The model directory must follow the HuggingFace `from_pretrained` layout
(`config.json`, `model.safetensors` or `pytorch_model.bin`, `tokenizer.json`,
`tokenizer_config.json`, `special_tokens_map.json`) and must derive from
`openai/privacy-filter` so the architecture matches. Copy the checkpoint to the
host, then start the container with `PII_FILTER_MODEL_PATH` set to that path.
`GET /health` then reports `model_path: /models/custom` instead of `<default>`.
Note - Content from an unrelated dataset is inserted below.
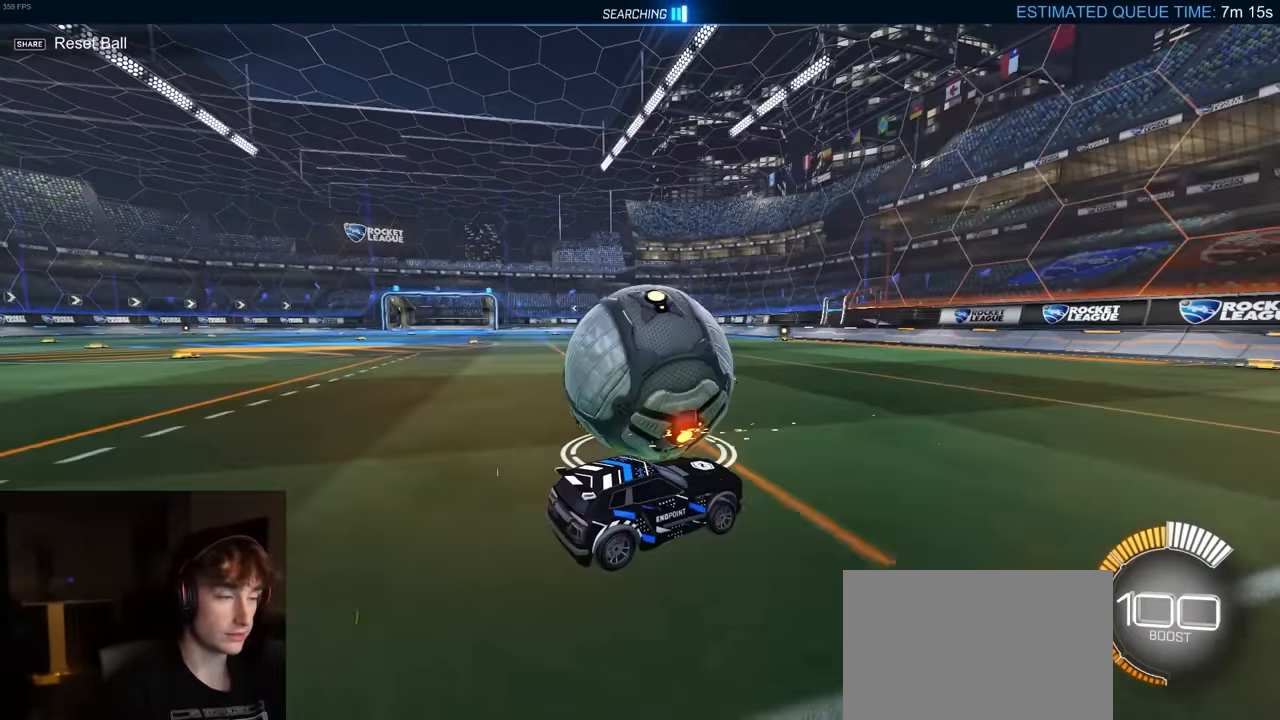
{"buttons": ["R2"], "left_stick": "center", "right_stick": "center", "events": [[167, "left_stick", "left"], [234, "R1", "down"], [250, "left_stick", "center"], [350, "R1", "up"]]}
## Wire the backend to the sidecar

Set the following environment variables on the Gurubase backend so the
backend can reach the sidecar:

| Env var               | Default | Notes                                                                                                                       |
| --------------------- | ------- | --------------------------------------------------------------------------------------------------------------------------- |
| `PII_FILTER_BASE_URL` | (empty) | Base URL of the sidecar, for example `http://pii-filter:8003`. Empty disables the call even when the database toggle is on. |
| `PII_FILTER_API_KEY`  | (empty) | Must match the sidecar's `PII_FILTER_API_KEY`. Sent in the `x-api-key` header.                                              |
| `PII_FILTER_TIMEOUT`  | `5`     | Request timeout in seconds. Timeouts are treated as filter failures and trigger the fail-closed response.                   |

When the backend runs in Docker on the same host as a sidecar reached over an
SSH tunnel, use `http://host.docker.internal:8003` so the container resolves the
forwarded port.

## Enable filtering

Two toggles control whether the filter actually runs. Both are reached via the
Django admin on the self-hosted deployment.

* **Global default**: `Settings.pii_filter_enabled` (default `false`).
* **Per-guru override**: `GuruType.pii_filter_enabled`. When `null` (the
  default), the guru falls back to the global value. Setting it to `true` or
  `false` overrides the global default for that guru.

When the resolved toggle is on and `PII_FILTER_BASE_URL` is set, every user
question is passed through `POST /filter` before the backend runs summary
generation, vector search, memory retrieval, or persistence.

If the resolved toggle is on but `PII_FILTER_BASE_URL` is empty, or the
sidecar returns an error, times out, or is unreachable, the backend returns
HTTP `503` with the message `PII filtering is currently unavailable. Please
try again shortly.`

## Operational notes

* The filter is applied **once** per question at the earliest entry point, so
  the `/api/v1` path and the web `summary` view both incur one sidecar
  roundtrip rather than two.

* Empty or whitespace-only inputs are returned unchanged without calling the
  sidecar.

* The sidecar binds to its own localhost by default. Expose it only on a
  private network shared with the backend, or use an SSH tunnel during
  development:

  ```bash theme={null}
  ssh -N -L 8003:localhost:8003 user@gpu-host
  ```

* For local development, a compose file is provided at
  `src/pii-filter-service/.dev/docker-compose.yml`.

* macOS hosts cannot use the GPU image; Apple Silicon GPUs are not NVIDIA. Use
  the CPU image locally and the GPU image only on Linux with the NVIDIA
  drivers and `nvidia-container-toolkit` installed.